白:从《光阴的故事》开始,您什么时候意识到这些新片子有一些变化,跟以前的其他“国片”有很大的不同?
侯:《光阴的故事》比《小毕的故事》早,好像是差一年吧,我那时候并没有很注意,因为跟他们还不熟——因为我们不是从海外回来,他们先在中影做,我并没有那么敏感。我跟副导许淑真,我们都对文学有兴趣,看到那一篇《联合报》副刊上的征文《小毕的故事》,就跟天文联络买版权,跟丁亚民一起编剧,然后找中影合作。

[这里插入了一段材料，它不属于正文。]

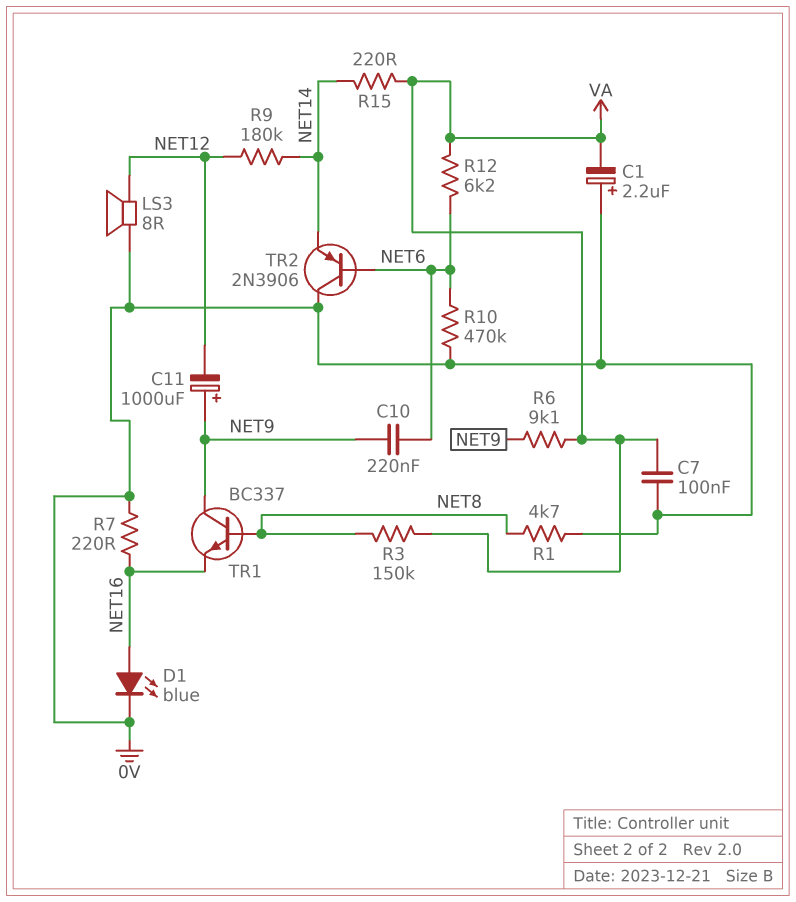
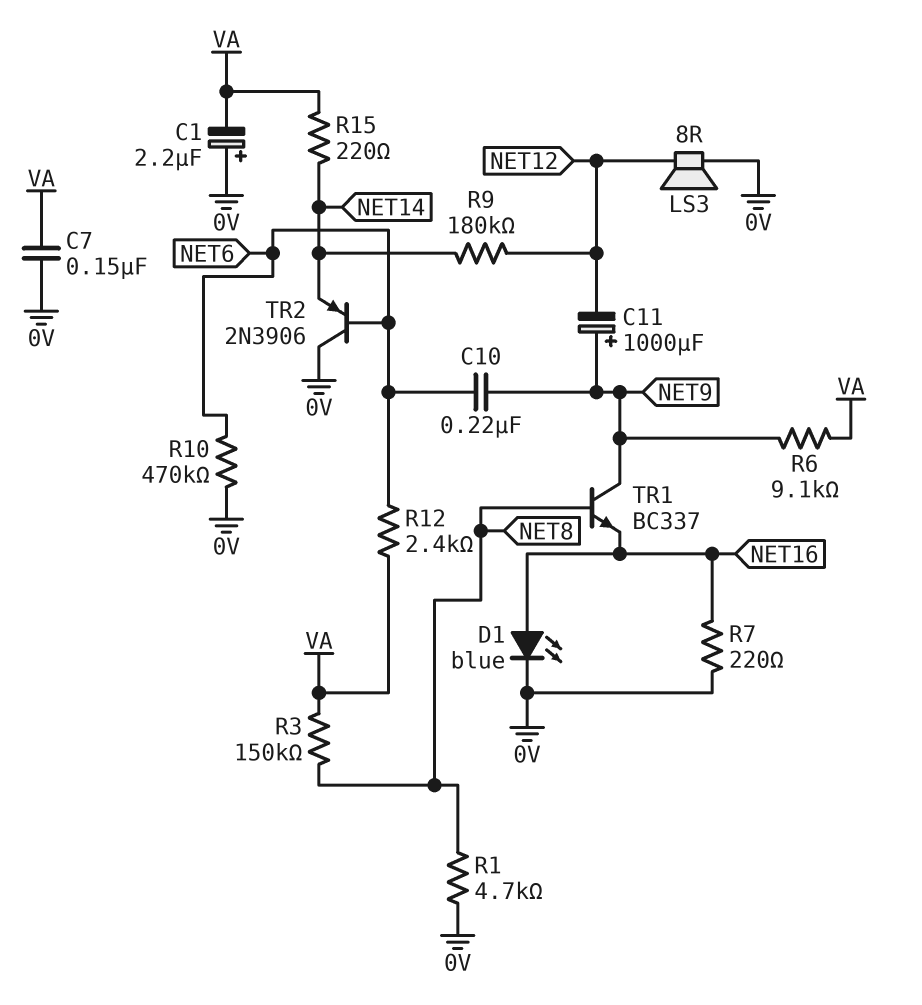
C7: 100nF (0V, VA) -> 150nF (0V, VA)
R12: 6.2k (NET6, VA) -> 2.4k (NET6, VA)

本来是找陆小芬演,陆小芬那时候很红而且角色蛮适合的。其实我们没有什么钱,讲好片酬压低一些,几十万这样,她说OK没问题,真正谈的时候一下变到一百多万,怎么会这个样子呢?她找了一些电影圈年纪大的、资深的、都有位置的来说,我说当初讲好就这样,他们说不行,而且已经定装了。那我说好这样子,除了陆小芬不然我不拍,大家就散会走了;然后那老板江日升回公司,我紧追到他公司告诉他,这片子我一定会拍,而且一定不会是陆小芬——当场我给他们大老面子,不必僵在那里,我是这样处理的,接着就退了陆小芬,找另一个演员(张纯芳)。